Copy, word for word, the lines of the listing below from the line with "月額制WEB制作・集客サービス「andweb（アンドウェ" up to and including the line with "Zuytpeene, 59190 Hazebrouck, 59173". Drop the pictures.
(EXERCISE MATERIALS)
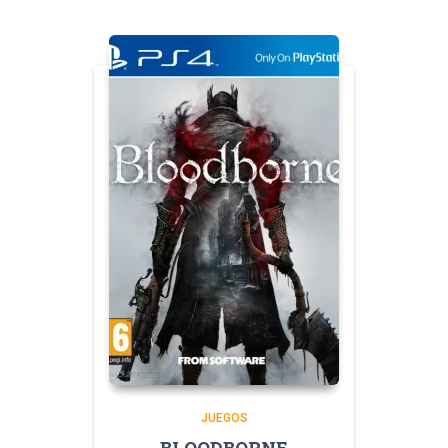
JUEGOS
BLOODBORNE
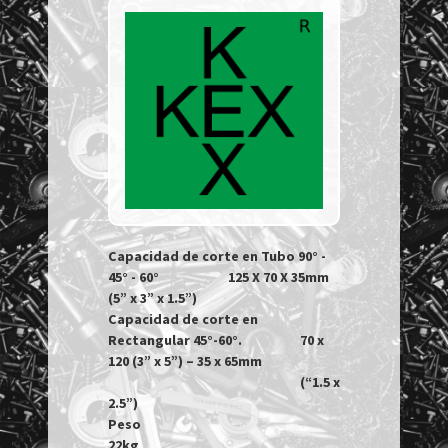
Capacidad de corte en Tubo 90° - 
45° - 60°			125 X 70 X 35mm 
(5” x 3” x 1.5”)

Capacidad de corte en 
Rectangular 45°-60°.			70 x 
120 (3” x 5”) – 35 x 65mm 

  								(“1.5 x 
2.5”)

Peso								
22kg
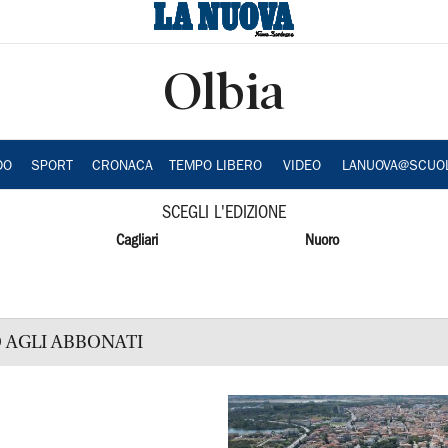
Olbia
DO
SPORT
CRONACA
TEMPO LIBERO
VIDEO
LANUOVA@SCUO
SCEGLI L'EDIZIONE
Cagliari
Nuoro
 AGLI ABBONATI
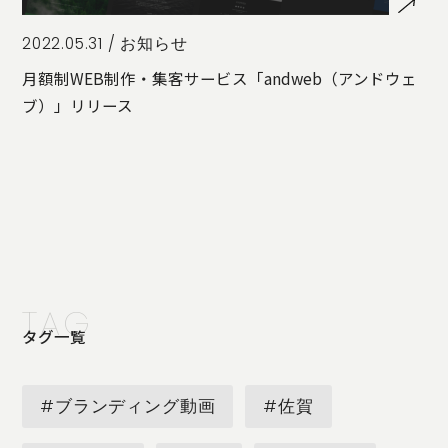
2022.05.31 /
お知らせ
月額制WEB制作・集客サービス「andweb（アンドウェ
ブ）」リリース
TAG
タグ一覧
#ブランディング動画
#佐賀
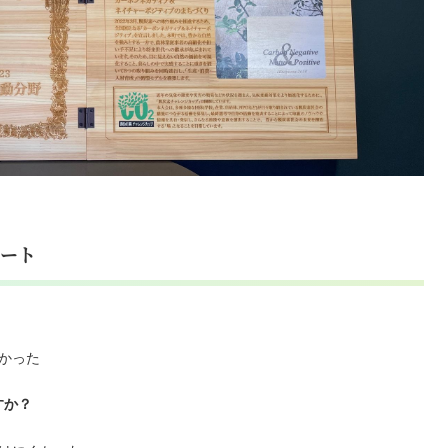
ート
かった
すか？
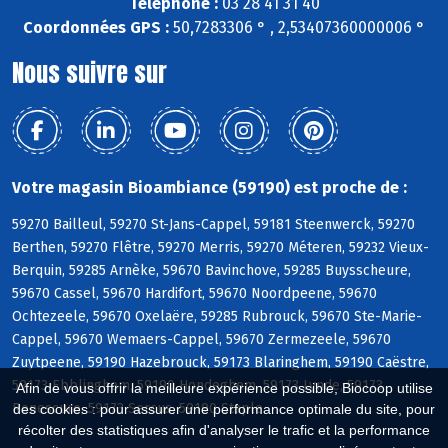
Téléphone :
03 28 41 31 40
Coordonnées GPS :
50,7283306 ° , 2,53407360000006 °
Nous suivre sur
Votre magasin Bioambiance (59190) est proche de :
59270 Bailleul, 59270 St-Jans-Cappel, 59181 Steenwerck, 59270
Berthen, 59270 Flêtre, 59270 Merris, 59270 Méteren, 59232 Vieux-
Berquin, 59285 Arnèke, 59670 Bavinchove, 59285 Buysscheure,
59670 Cassel, 59670 Hardifort, 59670 Noordpeene, 59670
Ochtezeele, 59670 Oxelaëre, 59285 Rubrouck, 59670 Ste-Marie-
Cappel, 59670 Wemaers-Cappel, 59670 Zermezeele, 59670
Zuytpeene, 59190 Hazebrouck, 59173 Blaringhem, 59190 Caëstre,
59173 Ebblinghem, 59190 Hondeghem, 59173 Lynde, 59173
Afin de vous offrir la meilleure expérience possible, Biocoop utilise
Renescure, 59173 Sercus, 59190 Staple
des cookies : pour assurer une performance optimale du site, pour
récolter des statistiques afin d'analyser le trafic et la performance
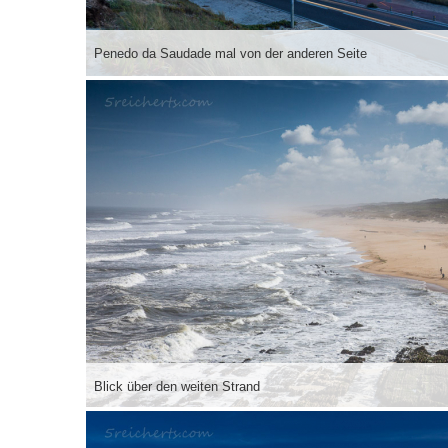
Penedo da Saudade mal von der anderen Seite
Blick über den weiten Strand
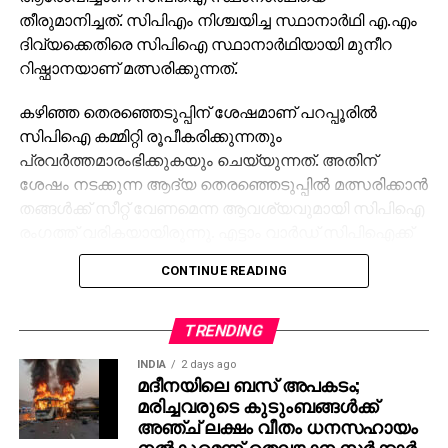
തീരുമാനിച്ചത്. സിപിഎം നിശ്ചയിച്ച സ്ഥാനാര്‍ഥി എ.എം
ദിവ്യക്കെതിരെ സിപിഐ സ്ഥാനാര്‍ഥിയായി മുനീറ
റിഷ്ഫാനയാണ് മത്സരിക്കുന്നത്.
കഴിഞ്ഞ തെരഞ്ഞെടുപ്പിന് ശേഷമാണ് പറപ്പൂരില്‍
സിപിഐ കമ്മിറ്റി രൂപീകരിക്കുന്നതും
പ്രവര്‍ത്തമാരംഭിക്കുകയും ചെയ്യുന്നത്. അതിന്
ശേഷം നടക്കുന്ന ആദ്യ തെരഞ്ഞെടുപ്പില്‍ മത്സരിക്കാന്‍
തങ്ങള്‍ക്ക് സീറ്റ് വേണമെന്ന ആവശ്യവുമായി സിപിഐ
രംഗത്ത് വരികയായിരുന്നു. എട്ടാം വാര്‍ഡ് സിപിഐക്ക്
നല്‍കാമെന്ന് തീരുമാനമായെങ്കിലും അവസാനനിമിഷം
CONTINUE READING
സിപിഎം സ്ഥാനാര്‍ഥിയെ നിശ്ചയിക്കുകയായിരുന്നു.
ഇതോടെ, സ്വാഭാവികമായും സിപിഐ
TRENDING
മാറിക്കൊടുക്കുകയും ഏഴാം വാര്‍ഡിന് വേണ്ടി
INDIA
2 days ago
ആവശ്യമുന്നയിക്കുകയും ചെയ്തു. എന്നാല്‍,
മദീനയിലെ ബസ് അപകടം;
സിപിഎമ്മിന്റെ പ്രാദേശിക നേതൃത്വം ഏഴാം
മരിച്ചവരുടെ കുടുംബങ്ങള്‍ക്ക്
വാര്‍ഡിലും സ്ഥാനാര്‍ഥിയെ പ്രഖ്യാപിച്ചതിനെ
അഞ്ച് ലക്ഷം വീതം ധനസഹായം
തുടര്‍ന്നാണ് ഭിന്നത രൂക്ഷമായത്. തുടര്‍ന്ന് സിപിഐ
നല്‍കുമെന്ന് തെലങ്കാന സര്‍ക്കാര്‍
(End EXERCISE MATERIALS)
* _REPLY_
月額制WEB制作・集客サービス「andweb（アンドウェ
ブ）」リリース
TAG
タグ一覧
#ブランディング動画
#佐賀
ート
かった
すか？
Téléphone :
03 28 41 31 40
Coordonnées GPS :
50,7283306 ° , 2,53407360000006 °
Nous suivre sur
Votre magasin Bioambiance (59190) est proche de :
59270 Bailleul, 59270 St-Jans-Cappel, 59181 Steenwerck, 59270
Berthen, 59270 Flêtre, 59270 Merris, 59270 Méteren, 59232 Vieux-
Berquin, 59285 Arnèke, 59670 Bavinchove, 59285 Buysscheure,
59670 Cassel, 59670 Hardifort, 59670 Noordpeene, 59670
Ochtezeele, 59670 Oxelaëre, 59285 Rubrouck, 59670 Ste-Marie-
Cappel, 59670 Wemaers-Cappel, 59670 Zermezeele, 59670
Zuytpeene, 59190 Hazebrouck, 59173 Blaringhem, 59190 Caëstre,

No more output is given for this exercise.